# New Homeschoolers! Going into 9th/12th grade!



## lyncecelia (Apr 18, 2014)

Hi guys!

So it's been a hectic year for me! And in that year, we have had my bonus daughter and sister move in. We will be homeschooling both of them for this school year.

I'm feeling a little stressed because it's High School! My sister will be sitting the GED test in the spring, so I'm not AS worried about her, but my bonus daughter--I want to be sure I do things right!

Any pointers?


----------



## Belfrybat (Feb 21, 2003)

Look into the K-12 program if it's available in your state. Several of my friends have their kids enrolled in it, and are very happy with the guidance they receive and the curriculum. 
If you don't want to do something as structured as the K-12, then contact your state board of education or whichever entity oversees graduation requirements to make sure you teach all the courses necessary.


----------



## FarmerKat (Jul 3, 2014)

Look for a local homeschool group or co-op. HSLDA also has good resources on their website and they have counselors who can help guide you if you become a member.


----------



## Michele of MI (Jul 8, 2009)

I would say that it is _easier_ to use a program for high school, but I've done it both ways and you can definitely put together your own curriculum if you prefer. I enjoyed putting my own curriculum together, but my older children needed more accountability. We also like not having to worry about building a transcript- the provider of the curriculum does this for us. You can do this. It seems daunting at first, but you will be glad that you did it. I would definitely second the advice to join HSLDA. They are a great source of information, and they can talk you through most issues that come up. 
We have two in high school right now. We are about 9 years into homeschooling and high school was a big fear of mine, but it's been the best thing we could have done for our family.


----------



## Maura (Jun 6, 2004)

The state of Michigan requires the parent to be a certified teacher *or* be in a program. There are several programs to choose from, and most if not all have the opportunity for kids to get together. Contact the Board of Education and ask for the guidelines.


----------



## Michele of MI (Jul 8, 2009)

Maura,
Michigan does require a program, but it does not say anywhere in the law that you cannot write your own. The following is from HSLDA- "*Option 1: Homeschooling under Michigan&#8217;s homeschool statute
*Parents who are teaching their own children at home under the homeschool statute are required to use an organized educational program covering the subject areas of reading, spelling, mathematics, science, history, civics, literature, writing, and English grammar. The statute does not require parents to notify local government or education authorities that they are homeschooling. The statute specifically notes that parents are authorized to give home instruction. If a nonparent is significantly involved in delivering instruction, contact HSLDA for specific guidance about your situation. See HSLDA." 
I have always covered these along with Latin, Logic, Geography etc. Our program may have been written by me (for a while), but it exceeded the guidelines.


----------

LISTED RECORDS ▸
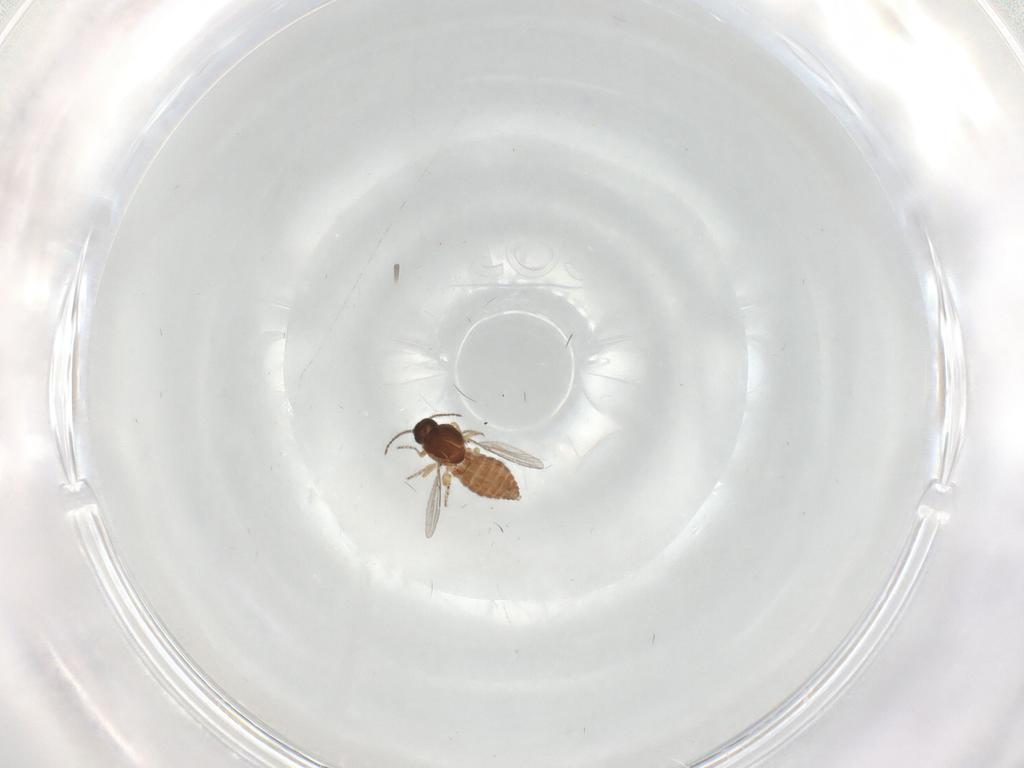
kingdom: Animalia
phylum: Arthropoda
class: Insecta
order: Diptera
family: Ceratopogonidae
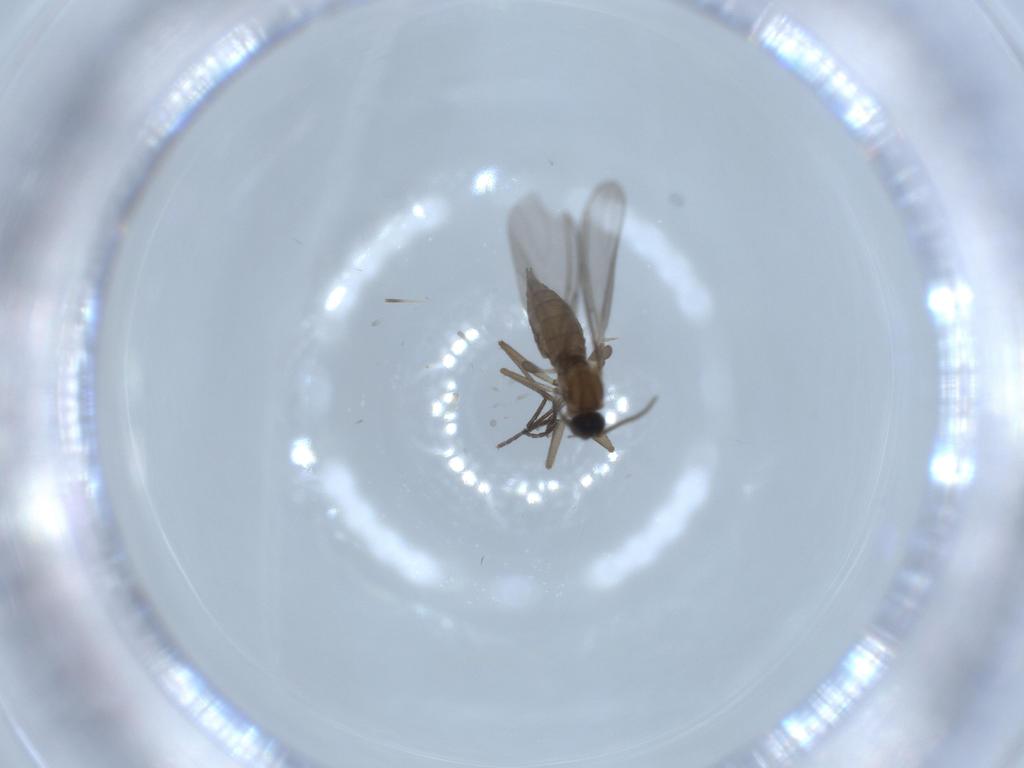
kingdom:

WHAT IS NEEDED ▸ In the homeschooling thread, which test will the original poster's sister sit in the spring? The records aren't needed for the task.

TASK OUTPUT ▸ The GED test.